**Tarefa indicada**
Copie sem alterações, do texto sobre o Butô, o trecho que vai de "O mexicano Diego" até "elenco, entre outros.".

**Texto selecionado**
┏━━
O mexicano Diego Piñón que foi discípulo de Kazuo Ohno, o japonês Kota Yamazaki que conheceu o Butô com Akira Kasai, e os brasileiros Emilie Sugai e José Maria Carvalho,
ambos fortemente influenciados pelo diretor coreógrafo Takao Kusuno
(1945-2001), o precursor do Butô no Brasil. Foi Kusuno quem concretizou a
primeira turnê do Kazuo Ohno no País, em 1986, e também deixou sua
marca através da Cia Tamanduá de Dança Teatro, com obras como a lendária
obra “O Olho do Tamanduá”, em que explorou o encontro da expressão da
cultura brasileira com o universo Butô, e que contou com Emilie Sugai e
José Maria Carvalho no elenco, entre outros.
Diego Piñón
Na peça “N’TANTUKU-ICHI – Buscando la huella amorosa/Looking for the
trace of love” (2011), como um ritual contemporâneo de comunicação, com
um título em língua mixteca, Diego Piñón expressa uma revolta sobre a
ambivalência e a contradição da estrutura humana para sobreviver no
contexto da masculinidade.
┗━━
**Linhas armazenadas**
┏━━
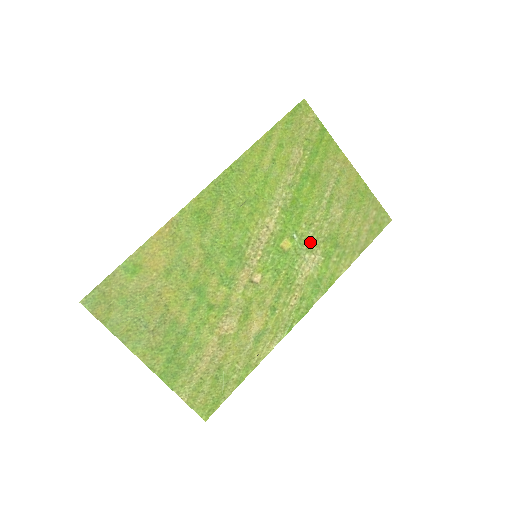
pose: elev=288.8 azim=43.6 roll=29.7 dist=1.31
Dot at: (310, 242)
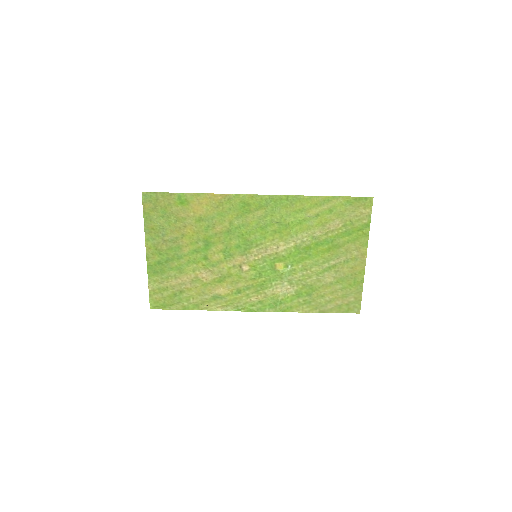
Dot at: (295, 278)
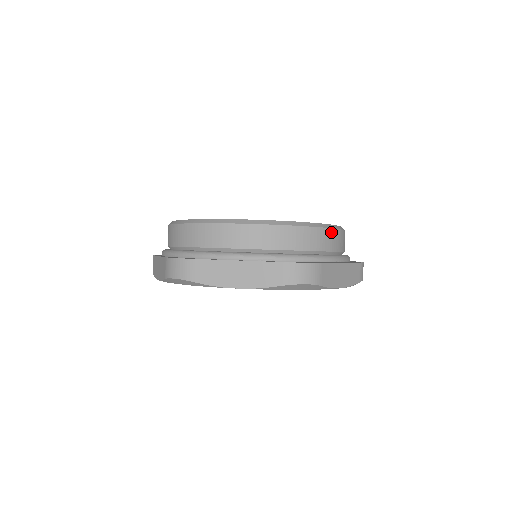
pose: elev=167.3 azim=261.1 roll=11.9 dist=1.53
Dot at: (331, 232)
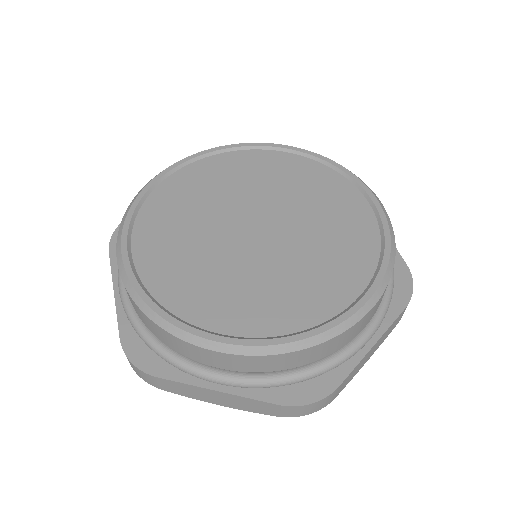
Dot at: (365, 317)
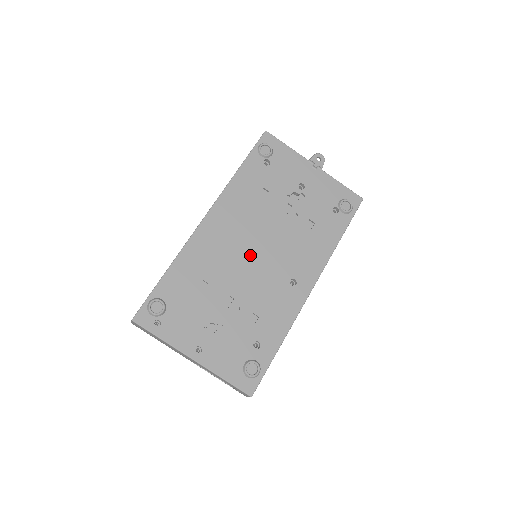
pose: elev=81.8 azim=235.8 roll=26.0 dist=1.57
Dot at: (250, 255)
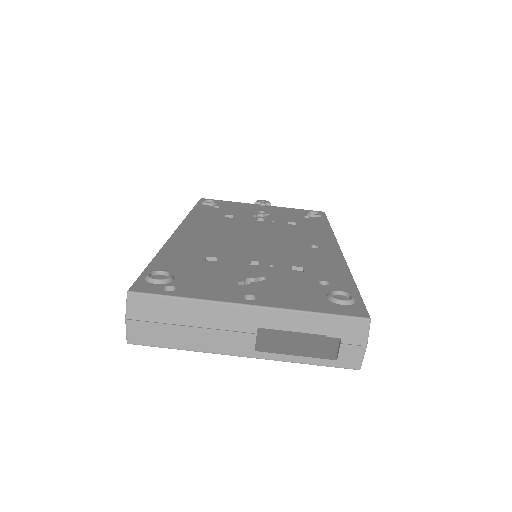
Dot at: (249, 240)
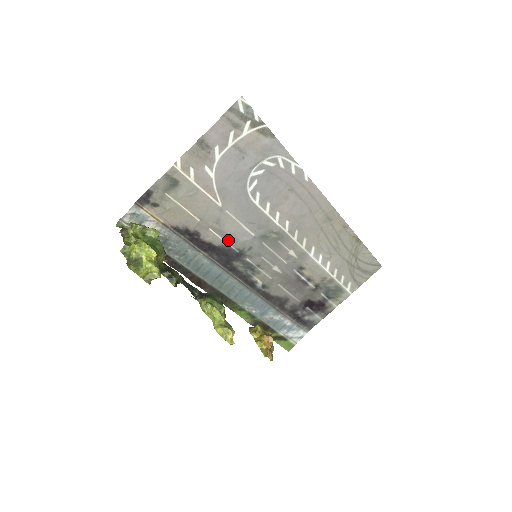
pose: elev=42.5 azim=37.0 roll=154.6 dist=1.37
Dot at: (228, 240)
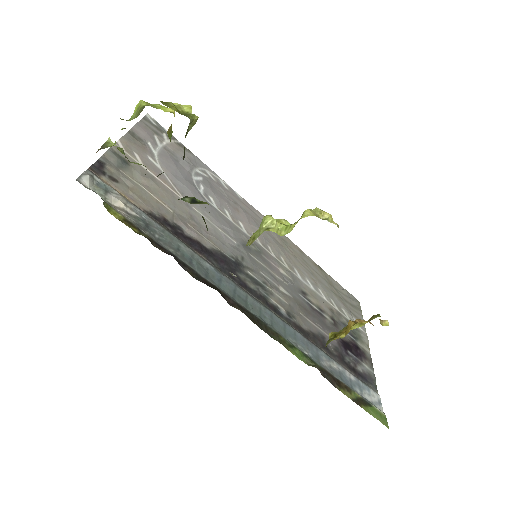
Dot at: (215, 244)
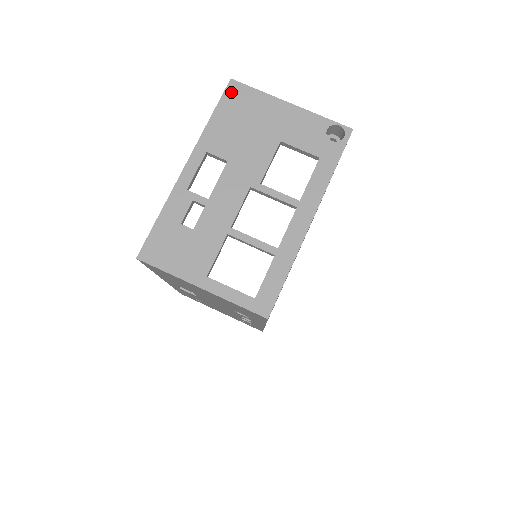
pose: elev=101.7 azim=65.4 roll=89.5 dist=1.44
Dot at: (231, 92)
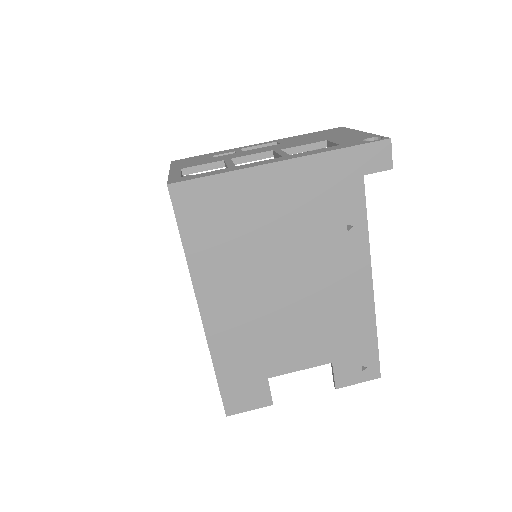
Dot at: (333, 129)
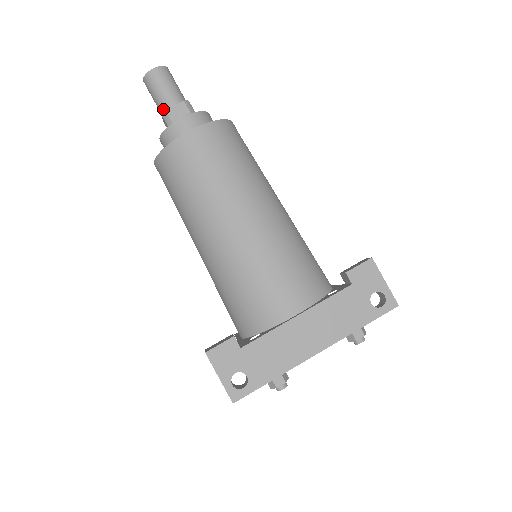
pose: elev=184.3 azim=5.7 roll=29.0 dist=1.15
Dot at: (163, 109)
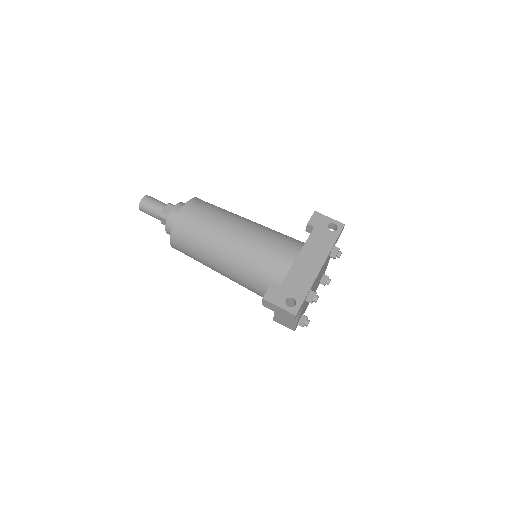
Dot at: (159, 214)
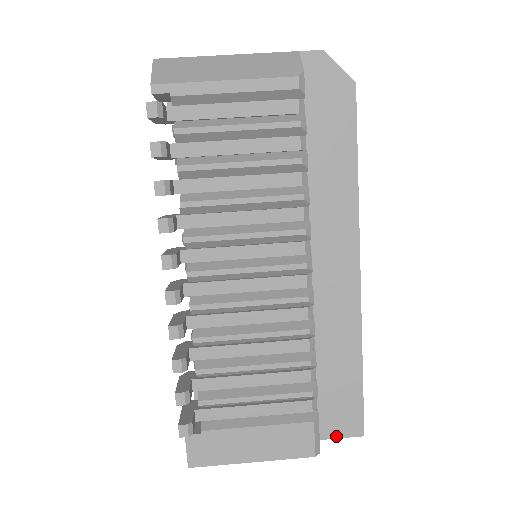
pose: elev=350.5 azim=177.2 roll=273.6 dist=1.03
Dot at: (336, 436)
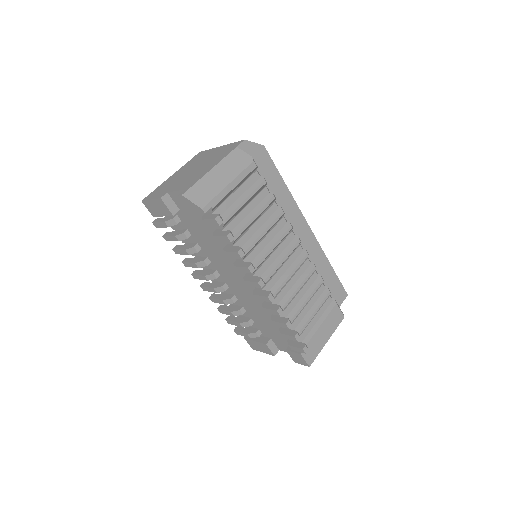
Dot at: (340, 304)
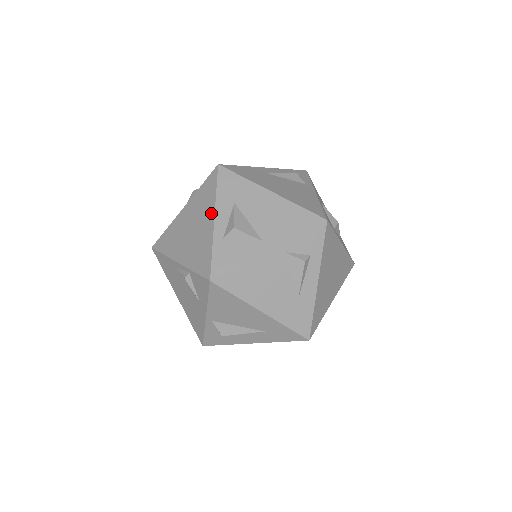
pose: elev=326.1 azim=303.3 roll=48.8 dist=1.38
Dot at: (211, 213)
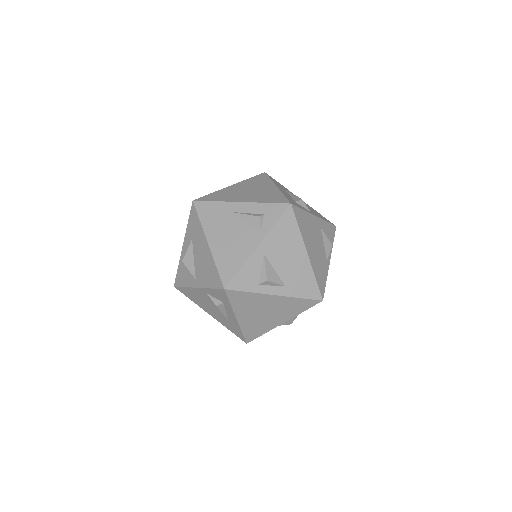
┗━━
**Resultado da tarefa**
O mexicano Diego Piñón que foi discípulo de Kazuo Ohno, o japonês Kota Yamazaki que conheceu o Butô com Akira Kasai, e os brasileiros Emilie Sugai e José Maria Carvalho,
ambos fortemente influenciados pelo diretor coreógrafo Takao Kusuno
(1945-2001), o precursor do Butô no Brasil. Foi Kusuno quem concretizou a
primeira turnê do Kazuo Ohno no País, em 1986, e também deixou sua
marca através da Cia Tamanduá de Dança Teatro, com obras como a lendária
obra “O Olho do Tamanduá”, em que explorou o encontro da expressão da
cultura brasileira com o universo Butô, e que contou com Emilie Sugai e
José Maria Carvalho no elenco, entre outros.